I totally agree! I believe that endowments destroy the quality of education. The more a school's income comes from the fixed rent on its endowment assets, and the less it comes from pleasing its students, the worse a job it will do. Its employees will concentrate on fighting over access to the rents instead of making profit.

jaimito writes:

Harvard and Exxon the same thing? I may consider endow Harvard's Jaimito Chair for Research of the Jaszbereny Status-Quo Jewry, my favourite subject, but not for a Jaimito Discount Gas Station on the 47th Street.

"N." is right. Donors have different objectives than those stated or assumed by researchers.

Steve Y writes:

A couple of thoughts on the subject:

1) last year the new CEO of the publicly held company where I work decreed that the company will no longer match charitable donations to colleges and universities (most non-sectarian 501(c)(3) organizations still qualify for the match). I saw his point, and while this begs the question of whether corporations should donate to charitable organizations at all, I approve.

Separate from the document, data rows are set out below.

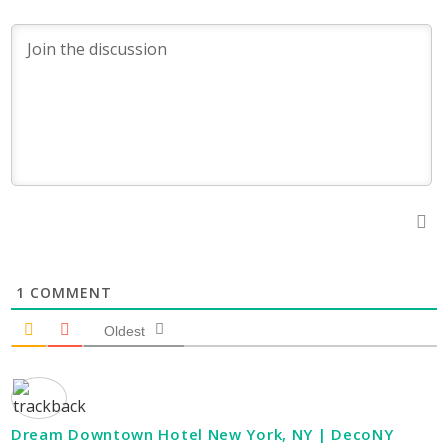
1
COMMENT
Oldest
Dream Downtown Hotel New York, NY | DecoNY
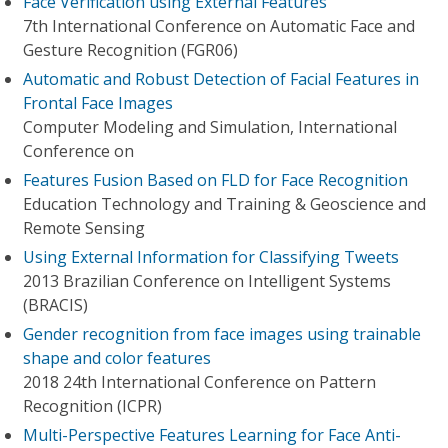
Face Verification using External Features
7th International Conference on Automatic Face and
Gesture Recognition (FGR06)
Automatic and Robust Detection of Facial Features in
Frontal Face Images
Computer Modeling and Simulation, International
Conference on
Features Fusion Based on FLD for Face Recognition
Education Technology and Training & Geoscience and
Remote Sensing
Using External Information for Classifying Tweets
2013 Brazilian Conference on Intelligent Systems
(BRACIS)
Gender recognition from face images using trainable
shape and color features
2018 24th International Conference on Pattern
Recognition (ICPR)
Multi-Perspective Features Learning for Face Anti-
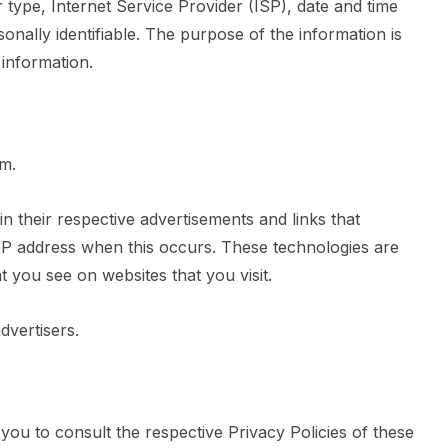
r type, Internet Service Provider (ISP), date and time
onally identifiable. The purpose of the information is
 information.
om.
 their respective advertisements and links that
IP address when this occurs. These technologies are
t you see on websites that you visit.
dvertisers.
ou to consult the respective Privacy Policies of these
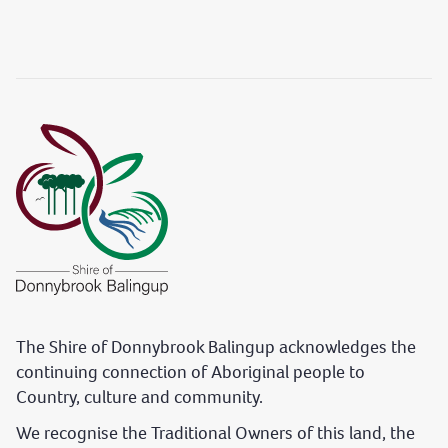
The Shire of Donnybrook Balingup acknowledges the
continuing connection of Aboriginal people to
Country, culture and community.
We recognise the Traditional Owners of this land, the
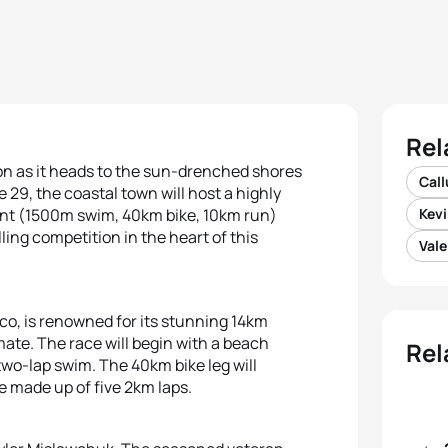
Rel
on as it heads to the sun-drenched shores
Cal
e 29, the coastal town will host a highly
ent (1500m swim, 40km bike, 10km run)
Kevi
illing competition in the heart of this
Vale
co, is renowned for its stunning 14km
mate. The race will begin with a beach
Rel
 two-lap swim. The 40km bike leg will
se made up of five 2km laps.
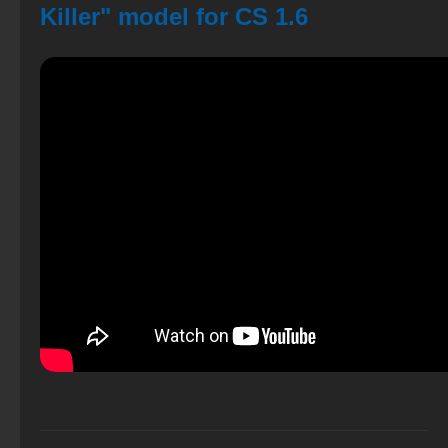
Killer" model for CS 1.6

2) I didn't go to Harvard, but I donate regularly to two educational institutions that also could easily forego charging tuition and have already announced plans to do so for certain students. I am under no illusion that my paltry contributions will be missed if I don't make them, but I do so primarily out of gratitude for the education I have received and the doors that have been opened because their names are on my resume. (Before you ask, gaining entrance for my children is not a possibility.) Not rational self-interested behavior to be sure, but I am not an economist.

FXKLM writes:

I think giving money to a school is more analogous to tipping a waiter than it is to other forms of charity. You give the money because you feel the school has earned it by providing a valuable education or an enjoyable experience, not because you feel that the school has an especially sympathetic need for cash.